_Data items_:
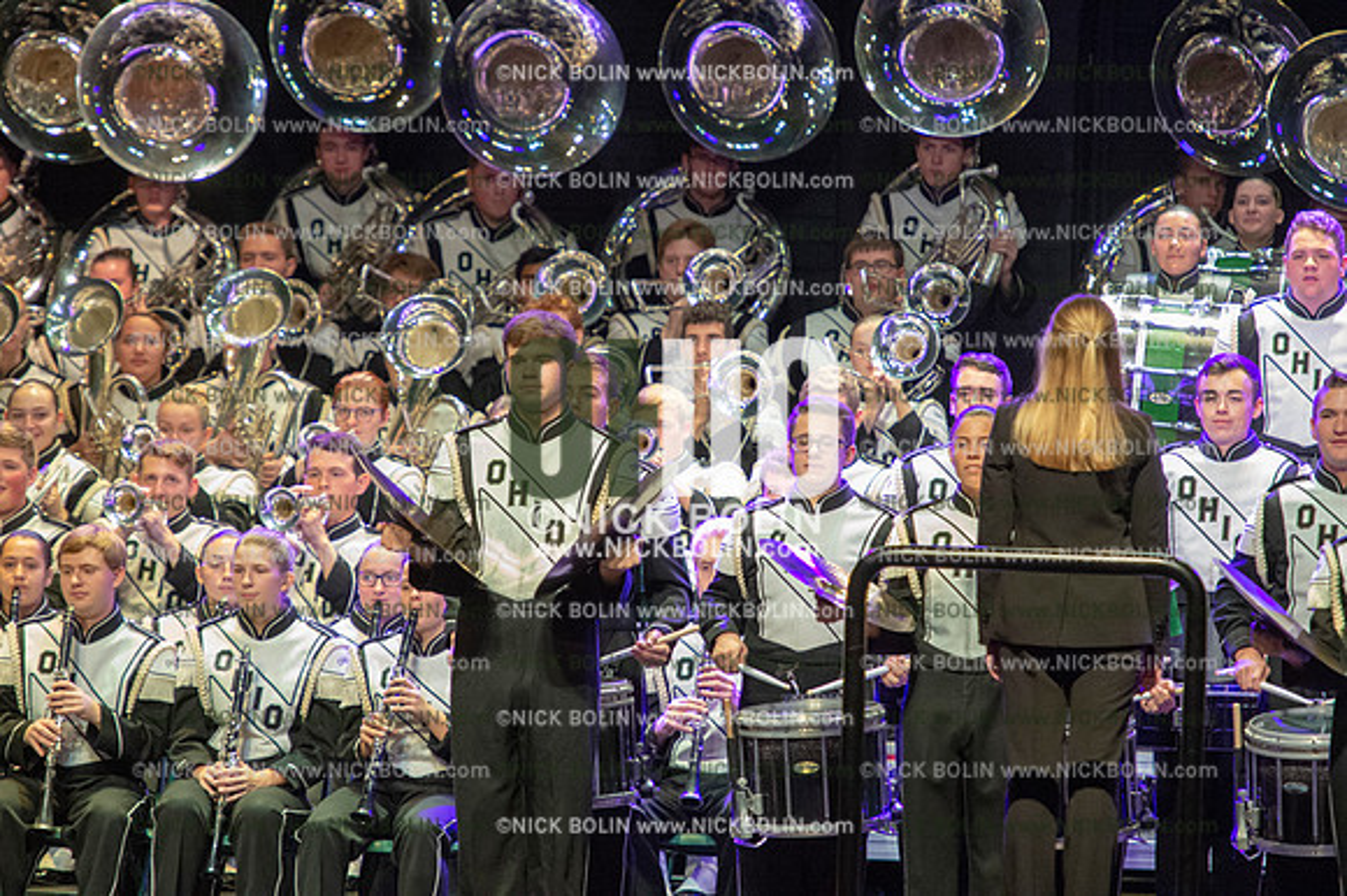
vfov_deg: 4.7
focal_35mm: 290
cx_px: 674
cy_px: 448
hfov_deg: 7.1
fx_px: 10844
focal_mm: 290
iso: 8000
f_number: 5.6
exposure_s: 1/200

* * *

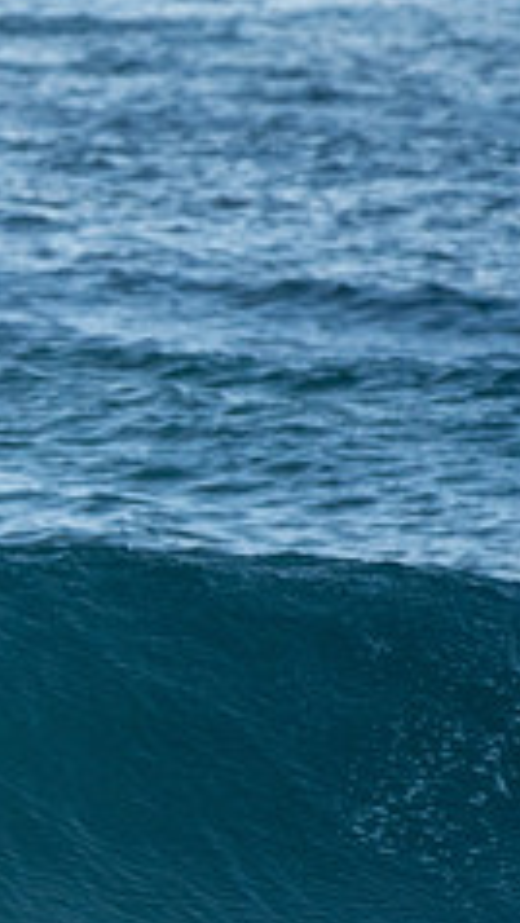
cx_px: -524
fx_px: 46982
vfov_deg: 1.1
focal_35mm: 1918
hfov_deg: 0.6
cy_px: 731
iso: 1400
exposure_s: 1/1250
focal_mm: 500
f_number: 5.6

_INSTRUCTIONS TO FOLLOW_:
Look above for the line with "vfov_deg: 4.7" and the line with "exposure_s: 1/200", and reproduce exactly those two lines plus every line between, nothing more.

_RESPONSE TO THE TASK_:
vfov_deg: 4.7
focal_35mm: 290
cx_px: 674
cy_px: 448
hfov_deg: 7.1
fx_px: 10844
focal_mm: 290
iso: 8000
f_number: 5.6
exposure_s: 1/200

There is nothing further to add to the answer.